The legislation was introduced as a measure to counter tax avoidance which initially targeted contractors in the IT industry. However, it must also be borne in mind that all contractors who operate their own service companies have the potential to be caught by the legislation.


Therefore, if you only have one or two clients to whom you provide your services and trade as a limited company, then there is a risk that your services will be subject to the IR35 legislation. So it is important to remember each contract is considered individually by HMRC and as such the wording and terms of the arrangement are important factors when arriving at their decision to apply the IR35 legislation to the income received by the service company.
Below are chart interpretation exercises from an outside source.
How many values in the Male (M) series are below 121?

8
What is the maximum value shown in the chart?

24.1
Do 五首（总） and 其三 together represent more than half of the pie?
If HMRC determine that your contract of services falls within IR35, this will severely limit the expenses that you would normally be able to claim through your company, and also result in PAYE and National insurance being charged on your total income from these contracts. As a result, the option of receiving your earnings by taking a small salary topped up by dividends (on which you do not have to pay National Insurance) is closed to you.


TaxSmart Accounting can advise as to whether your contracts are likely to be caught by the legislation, and any potential changes that can be made to improve the chances of compliance.

CIS - The Construction Industry Scheme

The Construction Industry Scheme (CIS) is a series of regulations for contractors and sub-contractors within the construction industry.


Whether you are a contractor or subcontractor working in the construction industry, we can help you with your accounts and tax, and ensure that you maximise your tax deductions and allowances.


If you are a contractor we can: 

  • Register you with HMRC as a contractor
  • Verify your subcontractors with HMRC
  • Ensure you pay your subcontractors correctly within the scheme, making deductions if necessary
  • Supply deduction statements to the subcontractors
  • Keep your records in good order and supply HMRC with monthly returns
  • Ensure that you do not incur any penalties by failing to submit monthly returns to HMRC 

If you are a sub-contractor we can:

  • Advise on whether you fall into the sub-contractor or employee status (or both)
  • Verify with HMRC on behalf of your contractor (if needed)
  • Keep your records in good order

Any contractor that you work for must decide whether you are to be treated as an employee for each and every contract. If their decision is that you are an employee for the purpose of the contract, then the contractor will operate a PAYE scheme whereby tax and national insurance contributions will be deducted from the payments made to you.


If and when you are verified as self employed, the payments by the contractor can be claimed back against your annual tax liabilities.